Bien des militaires et de politiciens alliés auraient préféré que l'on exécutât purement et simplement ces hommes qu'ils considéraient comme des monstres. Plus sagement les responsables politiques ont préféré instruire la cause des accusés de la manière la plus équitable possible : chefs d'inculpation, présentation des preuves, procédure américaine accusatoire (qui justement oblige aux preuves), interrogatoire de témoins à charge et à décharge. Ce fut une sage décision, et nous retirons de ce procès l'impression qu'il n'a pas été fait à ces criminels ce qu'ils avaient fait à des millions d'innocents. Ce fut l'honneur des nations démocratiques. Et, bien que personnellement je sois résolument contre le peine de mort, je ne pense pas que ces condamnations aient été injustes, et je ne verse pas de pleurs sur le sort de ces hommes.

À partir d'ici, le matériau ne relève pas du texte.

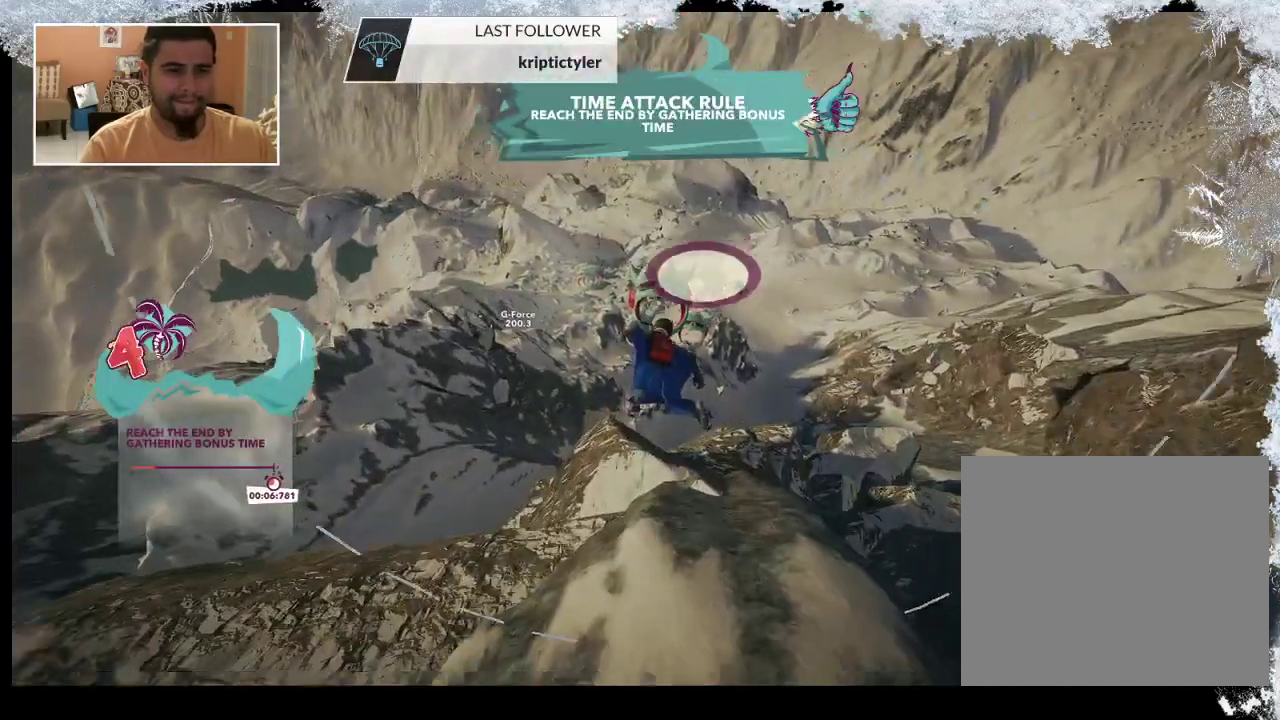
{"buttons": [], "left_stick": "down-left", "right_stick": "center", "events": [[300, "left_stick", "down"], [467, "left_stick", "down-left"]]}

Que vient donc faire ici le procès de NUREMBERG ? Vous ne voyez pas ? Cherchez un peu. Au risque de m'attirer bien des remarques acerbes, des injures et des horions, je ne crois pas que justice soit faite après l'exécution de BEN LADEN. Sa maison était protégée et défendue, c'est une affaire entendue. Il avait pensé, inspiré, désiré d'horribles attentats. C'est exact. Mais lui-même n'avait pas d'armes quand il a été abattu. Il m'aurait semblé préférable de le capturer, de le ramener vivant aux USA et d'instruire à son encontre un procès international. Bien sûr, j'imagine que la chose était difficile, voire impossible. Mais tout de même je reste abasourdi devant les scènes de liesse qui ont accompagné l'annonce de sa mort. Le recueillement et la tristesse d'avoir dû en arriver là auraient été plus dignes. Cette joie insane, c'est la manifestation la plus passionnelle de l'esprit de vengeance. Et je serais doublement infidèle à René GIRARD et à son analyse de la violence circulaire, et à ce que dit JÉSUS, si je n'exprimais pas ici une profonde consternation devant les réactions des uns et des autres, y compris et surtout des responsables politiques. Non je ne crois pas que justice soit faite. Tout au plus que la vengeance a eu lieu.